(Dataset excerpts)
---+---

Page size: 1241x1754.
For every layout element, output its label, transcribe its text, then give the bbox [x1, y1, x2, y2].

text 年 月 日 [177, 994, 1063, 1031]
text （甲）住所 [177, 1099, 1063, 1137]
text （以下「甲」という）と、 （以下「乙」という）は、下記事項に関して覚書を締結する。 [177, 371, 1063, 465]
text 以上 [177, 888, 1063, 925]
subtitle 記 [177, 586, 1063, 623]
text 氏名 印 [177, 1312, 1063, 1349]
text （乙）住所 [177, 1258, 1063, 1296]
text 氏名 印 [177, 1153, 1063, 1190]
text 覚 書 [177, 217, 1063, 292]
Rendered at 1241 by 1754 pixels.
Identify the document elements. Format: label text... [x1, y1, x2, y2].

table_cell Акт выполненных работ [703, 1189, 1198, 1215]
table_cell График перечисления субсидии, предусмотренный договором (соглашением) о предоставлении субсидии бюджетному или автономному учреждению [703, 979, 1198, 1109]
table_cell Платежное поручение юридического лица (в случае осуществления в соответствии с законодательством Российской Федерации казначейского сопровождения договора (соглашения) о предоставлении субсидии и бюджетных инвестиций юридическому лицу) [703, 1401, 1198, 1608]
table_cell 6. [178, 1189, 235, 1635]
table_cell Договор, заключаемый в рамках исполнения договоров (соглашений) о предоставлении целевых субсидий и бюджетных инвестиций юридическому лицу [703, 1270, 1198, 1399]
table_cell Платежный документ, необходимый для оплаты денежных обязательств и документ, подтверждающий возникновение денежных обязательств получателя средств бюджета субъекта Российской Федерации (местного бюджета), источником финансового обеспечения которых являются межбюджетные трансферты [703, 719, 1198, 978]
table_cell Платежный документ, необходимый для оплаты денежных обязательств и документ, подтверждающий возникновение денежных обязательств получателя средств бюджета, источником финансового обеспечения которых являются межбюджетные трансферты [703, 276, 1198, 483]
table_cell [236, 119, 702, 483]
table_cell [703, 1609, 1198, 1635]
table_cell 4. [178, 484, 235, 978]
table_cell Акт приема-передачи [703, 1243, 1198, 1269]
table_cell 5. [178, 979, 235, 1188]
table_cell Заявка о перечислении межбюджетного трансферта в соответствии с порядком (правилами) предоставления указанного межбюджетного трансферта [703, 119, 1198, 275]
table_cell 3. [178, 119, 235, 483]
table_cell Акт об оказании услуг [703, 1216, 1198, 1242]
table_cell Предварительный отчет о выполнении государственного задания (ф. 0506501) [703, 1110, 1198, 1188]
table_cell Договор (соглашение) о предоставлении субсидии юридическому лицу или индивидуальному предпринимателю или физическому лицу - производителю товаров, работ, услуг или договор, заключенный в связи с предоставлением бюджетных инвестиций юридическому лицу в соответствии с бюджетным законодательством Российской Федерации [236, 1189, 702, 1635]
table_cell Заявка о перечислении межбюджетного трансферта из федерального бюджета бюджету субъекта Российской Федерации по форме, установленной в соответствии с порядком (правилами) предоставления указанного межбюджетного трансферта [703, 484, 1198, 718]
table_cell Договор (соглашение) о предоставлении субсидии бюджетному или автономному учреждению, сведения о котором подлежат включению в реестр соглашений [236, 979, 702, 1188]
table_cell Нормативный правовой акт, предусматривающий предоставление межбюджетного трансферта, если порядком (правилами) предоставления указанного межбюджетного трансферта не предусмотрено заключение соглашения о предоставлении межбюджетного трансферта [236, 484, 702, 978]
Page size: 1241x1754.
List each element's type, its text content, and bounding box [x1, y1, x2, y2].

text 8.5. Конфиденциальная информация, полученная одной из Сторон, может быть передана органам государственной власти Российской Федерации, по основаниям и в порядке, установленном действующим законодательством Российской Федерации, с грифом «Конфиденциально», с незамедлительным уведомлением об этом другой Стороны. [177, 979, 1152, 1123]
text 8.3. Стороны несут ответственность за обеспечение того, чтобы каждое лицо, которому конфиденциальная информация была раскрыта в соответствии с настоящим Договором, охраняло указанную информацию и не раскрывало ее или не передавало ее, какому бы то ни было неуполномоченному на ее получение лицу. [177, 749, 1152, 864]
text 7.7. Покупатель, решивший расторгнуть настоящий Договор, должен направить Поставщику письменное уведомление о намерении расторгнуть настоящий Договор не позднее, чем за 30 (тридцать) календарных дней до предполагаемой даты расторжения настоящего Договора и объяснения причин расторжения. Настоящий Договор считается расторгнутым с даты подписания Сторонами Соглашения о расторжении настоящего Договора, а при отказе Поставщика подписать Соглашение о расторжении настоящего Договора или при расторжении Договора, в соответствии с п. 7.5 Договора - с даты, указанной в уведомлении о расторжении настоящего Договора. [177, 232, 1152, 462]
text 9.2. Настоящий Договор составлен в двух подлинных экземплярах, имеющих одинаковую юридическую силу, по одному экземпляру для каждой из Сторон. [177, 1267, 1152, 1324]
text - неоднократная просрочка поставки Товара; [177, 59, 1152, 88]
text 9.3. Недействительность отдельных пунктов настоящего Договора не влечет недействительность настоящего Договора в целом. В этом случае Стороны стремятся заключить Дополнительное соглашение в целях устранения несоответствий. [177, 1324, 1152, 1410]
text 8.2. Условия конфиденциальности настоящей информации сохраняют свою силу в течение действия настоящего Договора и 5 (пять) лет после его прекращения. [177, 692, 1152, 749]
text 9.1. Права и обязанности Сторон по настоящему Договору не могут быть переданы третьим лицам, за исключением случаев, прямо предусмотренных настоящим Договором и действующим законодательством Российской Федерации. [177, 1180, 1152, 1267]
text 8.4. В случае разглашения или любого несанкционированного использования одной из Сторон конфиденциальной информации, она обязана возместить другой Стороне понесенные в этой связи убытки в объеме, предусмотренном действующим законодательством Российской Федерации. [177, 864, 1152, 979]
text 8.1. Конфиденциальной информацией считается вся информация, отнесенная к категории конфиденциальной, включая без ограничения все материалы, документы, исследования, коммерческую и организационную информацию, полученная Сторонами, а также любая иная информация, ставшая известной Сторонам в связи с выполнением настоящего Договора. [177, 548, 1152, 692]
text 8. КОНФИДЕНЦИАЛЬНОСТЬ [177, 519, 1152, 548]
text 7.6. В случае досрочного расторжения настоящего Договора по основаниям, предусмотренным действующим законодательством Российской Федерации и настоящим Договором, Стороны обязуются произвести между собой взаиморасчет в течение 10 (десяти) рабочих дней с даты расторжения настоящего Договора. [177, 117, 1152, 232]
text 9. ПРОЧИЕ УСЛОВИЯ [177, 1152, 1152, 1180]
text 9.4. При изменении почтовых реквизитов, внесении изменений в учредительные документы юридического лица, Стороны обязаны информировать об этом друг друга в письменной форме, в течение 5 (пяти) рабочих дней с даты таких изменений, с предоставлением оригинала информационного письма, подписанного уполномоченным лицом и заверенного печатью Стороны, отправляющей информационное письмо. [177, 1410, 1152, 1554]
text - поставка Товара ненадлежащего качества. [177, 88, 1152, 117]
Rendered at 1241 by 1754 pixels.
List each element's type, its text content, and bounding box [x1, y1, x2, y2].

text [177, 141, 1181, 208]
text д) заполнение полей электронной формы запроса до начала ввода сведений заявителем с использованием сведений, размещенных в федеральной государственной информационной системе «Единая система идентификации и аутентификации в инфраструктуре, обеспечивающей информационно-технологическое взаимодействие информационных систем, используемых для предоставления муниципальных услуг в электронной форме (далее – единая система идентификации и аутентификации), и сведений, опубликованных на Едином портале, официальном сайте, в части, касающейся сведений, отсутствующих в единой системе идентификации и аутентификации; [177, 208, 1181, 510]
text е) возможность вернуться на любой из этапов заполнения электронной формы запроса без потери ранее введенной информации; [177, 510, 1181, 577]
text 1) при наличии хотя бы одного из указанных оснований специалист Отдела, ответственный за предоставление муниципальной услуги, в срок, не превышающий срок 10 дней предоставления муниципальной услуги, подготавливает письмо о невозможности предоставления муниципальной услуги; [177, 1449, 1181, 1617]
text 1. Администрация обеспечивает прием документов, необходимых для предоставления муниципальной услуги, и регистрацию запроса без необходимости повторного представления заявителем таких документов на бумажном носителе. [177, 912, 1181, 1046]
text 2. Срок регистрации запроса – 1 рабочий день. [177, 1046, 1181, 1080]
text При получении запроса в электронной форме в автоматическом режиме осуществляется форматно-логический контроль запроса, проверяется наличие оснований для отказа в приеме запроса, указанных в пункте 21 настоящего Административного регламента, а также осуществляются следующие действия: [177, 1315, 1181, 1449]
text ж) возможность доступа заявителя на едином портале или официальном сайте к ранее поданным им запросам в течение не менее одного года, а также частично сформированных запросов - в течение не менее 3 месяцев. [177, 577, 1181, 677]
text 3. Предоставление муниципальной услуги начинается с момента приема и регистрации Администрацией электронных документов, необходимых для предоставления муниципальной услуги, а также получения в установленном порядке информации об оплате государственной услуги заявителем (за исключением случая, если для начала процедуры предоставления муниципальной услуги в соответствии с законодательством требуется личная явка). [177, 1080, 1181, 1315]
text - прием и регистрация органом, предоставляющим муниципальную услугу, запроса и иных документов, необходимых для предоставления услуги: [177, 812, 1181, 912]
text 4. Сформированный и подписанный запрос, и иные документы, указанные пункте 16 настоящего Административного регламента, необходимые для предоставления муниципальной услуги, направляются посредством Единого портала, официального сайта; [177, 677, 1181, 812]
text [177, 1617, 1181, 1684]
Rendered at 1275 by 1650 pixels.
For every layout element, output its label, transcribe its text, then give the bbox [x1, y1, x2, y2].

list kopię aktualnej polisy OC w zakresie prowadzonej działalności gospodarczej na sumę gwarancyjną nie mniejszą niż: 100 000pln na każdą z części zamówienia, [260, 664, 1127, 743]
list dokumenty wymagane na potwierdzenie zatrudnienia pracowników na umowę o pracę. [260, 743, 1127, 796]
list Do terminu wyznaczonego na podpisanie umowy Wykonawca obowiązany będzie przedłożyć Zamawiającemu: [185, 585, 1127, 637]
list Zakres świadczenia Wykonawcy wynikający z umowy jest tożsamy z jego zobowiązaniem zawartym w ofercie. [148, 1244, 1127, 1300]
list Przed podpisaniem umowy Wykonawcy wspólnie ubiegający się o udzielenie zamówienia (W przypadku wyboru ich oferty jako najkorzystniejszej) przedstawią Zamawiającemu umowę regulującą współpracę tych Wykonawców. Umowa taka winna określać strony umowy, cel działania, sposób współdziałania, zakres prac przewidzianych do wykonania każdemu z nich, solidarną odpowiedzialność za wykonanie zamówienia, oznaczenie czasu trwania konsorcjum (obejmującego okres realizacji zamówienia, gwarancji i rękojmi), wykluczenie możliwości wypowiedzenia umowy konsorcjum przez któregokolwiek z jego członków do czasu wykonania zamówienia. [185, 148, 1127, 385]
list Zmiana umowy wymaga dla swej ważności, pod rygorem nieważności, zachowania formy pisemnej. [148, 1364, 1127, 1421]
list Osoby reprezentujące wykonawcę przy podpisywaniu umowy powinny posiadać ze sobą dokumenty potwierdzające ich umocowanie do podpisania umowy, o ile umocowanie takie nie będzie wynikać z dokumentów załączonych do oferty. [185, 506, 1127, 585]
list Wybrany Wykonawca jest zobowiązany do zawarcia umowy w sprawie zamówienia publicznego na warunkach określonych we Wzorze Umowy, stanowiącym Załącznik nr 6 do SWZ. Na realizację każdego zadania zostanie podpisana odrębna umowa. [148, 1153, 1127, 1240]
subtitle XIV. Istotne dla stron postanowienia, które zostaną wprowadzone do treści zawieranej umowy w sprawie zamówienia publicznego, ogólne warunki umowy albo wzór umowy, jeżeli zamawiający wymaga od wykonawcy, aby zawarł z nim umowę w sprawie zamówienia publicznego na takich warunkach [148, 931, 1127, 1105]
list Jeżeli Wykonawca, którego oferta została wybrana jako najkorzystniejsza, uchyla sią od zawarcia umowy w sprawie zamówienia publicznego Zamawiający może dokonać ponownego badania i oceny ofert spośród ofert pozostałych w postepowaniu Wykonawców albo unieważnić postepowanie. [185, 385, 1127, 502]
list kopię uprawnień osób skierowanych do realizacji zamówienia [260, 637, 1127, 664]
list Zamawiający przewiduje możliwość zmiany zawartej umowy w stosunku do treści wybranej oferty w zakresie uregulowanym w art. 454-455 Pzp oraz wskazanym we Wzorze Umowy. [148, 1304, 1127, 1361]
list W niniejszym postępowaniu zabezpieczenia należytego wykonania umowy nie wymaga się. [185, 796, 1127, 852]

---+---

Find every line in the records above that contains the word "трансферты", and copy each one.

table_cell Платежный документ, необходимый для оплаты денежных обязательств и документ, подтверждающий возникновение денежных обязательств получателя средств бюджета субъекта Российской Федерации (местного бюджета), источником финансового обеспечения которых являются межбюджетные трансферты [703, 719, 1198, 978]
table_cell Платежный документ, необходимый для оплаты денежных обязательств и документ, подтверждающий возникновение денежных обязательств получателя средств бюджета, источником финансового обеспечения которых являются межбюджетные трансферты [703, 276, 1198, 483]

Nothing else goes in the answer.